Lo que suena, que contó con la producción de Pedro y Luis Restuccia y de José Redondo, se completa con un refinado trabajo gráfico de Manuel Rodríguez Rico y Luisa Sabatini, y con los textos de Guillermo Daverede.
En los años noventa, Néstor García Canclini habló profusamente de la hibridación para (intentar) explicar la polifonía que entrañan las manifestaciones culturales en Latinoamérica. Con esa noción era fácil ver las prácticas culturales populares como vistosos collages, formados con piezas que sacrificaban sus espesores simbólicos para reacomodarse a una contemporaneidad globalizada. Sin embargo, la realidad no imita a los estudios culturales (las fórmulas tangibles y comprobables gozan de un desmesurado prestigio, pero sus potencias explicativas naufragan ante el impacto de lo real). Esa entidad escurridiza que llamamos realidad se descubre en una de las facetas más fascinantes del mestizaje –y no sólo la hibridación o la mezcolanza oportunista y estéril–: la capacidad para transformar sus intrincados tejidos polifónicos, en los que se revuelven supervivencias y relocalizaciones, geografías y cuerpos, en prácticas con apariencias simples y que pueden activar empatías muy poderosas.

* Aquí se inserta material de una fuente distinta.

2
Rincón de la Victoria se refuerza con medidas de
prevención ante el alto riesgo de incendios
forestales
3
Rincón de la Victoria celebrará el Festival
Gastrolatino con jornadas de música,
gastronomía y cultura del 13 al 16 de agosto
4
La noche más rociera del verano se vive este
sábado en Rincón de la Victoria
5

Las trazas de esa polifonía son las claves para entender el nudo significante que sostiene la asociación de Lila Downs y su música con la maraña de contrastes que construye lo mexicano. Allí convergen razones de orden musical, de la economía estilística de los géneros, de las tensiones con múltiples lenguajes, pero también las de orden social e histórico que circulan por las correlaciones entre el dominio privado y el dominio público.
Downs canta y una trama de voces invoca sonoridades y memorias que operan como una parte por el todo, en la que conviven lo indio, lo blanco, lo negro, la violencia narco y estatal, la impunidad, el swing de la cumbia mexicana, la pulseada con la muerte, las mixturas fronterizas, la electricidad rockera y la síntesis electrónica, el melodrama que devino ícono con Juan Gabriel.

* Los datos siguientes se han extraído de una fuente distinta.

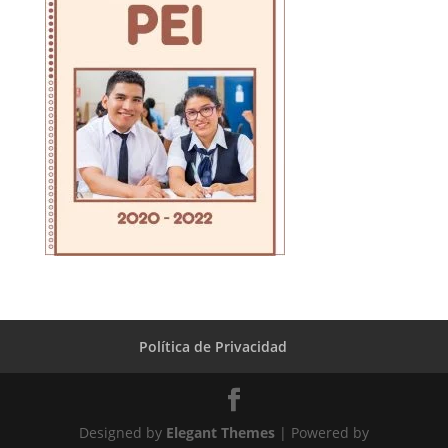
Política de Privacidad
Designed by
Elegant Themes
| Powered by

Qué más decir: es Lila Downs, varios premios internacionales, once trabajos discográficos de estudio, varios devedés registrados en vivo, una artista que devino ícono del mestizaje latinoamericano; un arte que encarna las fronteras, su existencia real, física, pero como porosos vasos comunicantes por los que circulan las lenguas de lo musical.
Qué más decir: Salón, lágrimas y deseo, su última producción lanzada en los primeros meses de este año. Un cóctel potente en el que la cumbia descubre la riqueza de una convivencia con blues (‘Peligrosa’), donde el virtuosismo vocal se anuda con los gestos pequeños y los que envuelven en atmósferas románticas.

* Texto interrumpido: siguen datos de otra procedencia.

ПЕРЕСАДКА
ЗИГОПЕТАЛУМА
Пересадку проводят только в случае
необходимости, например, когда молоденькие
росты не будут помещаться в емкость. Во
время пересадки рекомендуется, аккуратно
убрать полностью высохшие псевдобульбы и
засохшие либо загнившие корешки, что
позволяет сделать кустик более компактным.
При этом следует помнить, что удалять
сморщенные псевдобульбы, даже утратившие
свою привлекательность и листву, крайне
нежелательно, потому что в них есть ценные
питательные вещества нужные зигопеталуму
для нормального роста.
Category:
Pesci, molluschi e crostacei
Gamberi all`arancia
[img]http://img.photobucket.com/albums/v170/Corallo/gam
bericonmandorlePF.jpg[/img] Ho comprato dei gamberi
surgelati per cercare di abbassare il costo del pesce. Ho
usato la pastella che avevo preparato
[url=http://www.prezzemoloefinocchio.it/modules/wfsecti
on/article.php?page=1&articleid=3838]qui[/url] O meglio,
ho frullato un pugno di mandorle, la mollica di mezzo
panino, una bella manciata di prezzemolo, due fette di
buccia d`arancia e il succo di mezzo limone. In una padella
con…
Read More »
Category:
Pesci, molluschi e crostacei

Una producción de lujosa factura que se refuerza con varias colaboraciones, como las de Andrés Calamaro en la conmovedora ‘Urge’, la de Diego El Cigala en la bellísima y desgarradora ‘Un mundo raro’, la de Mon Laferte en ‘Peligrosa’, la de Banda Tierra Mojada en la swingueada ‘Son de Juárez’, la de Carla Morrison en el viaje pop de ‘Ser paloma’.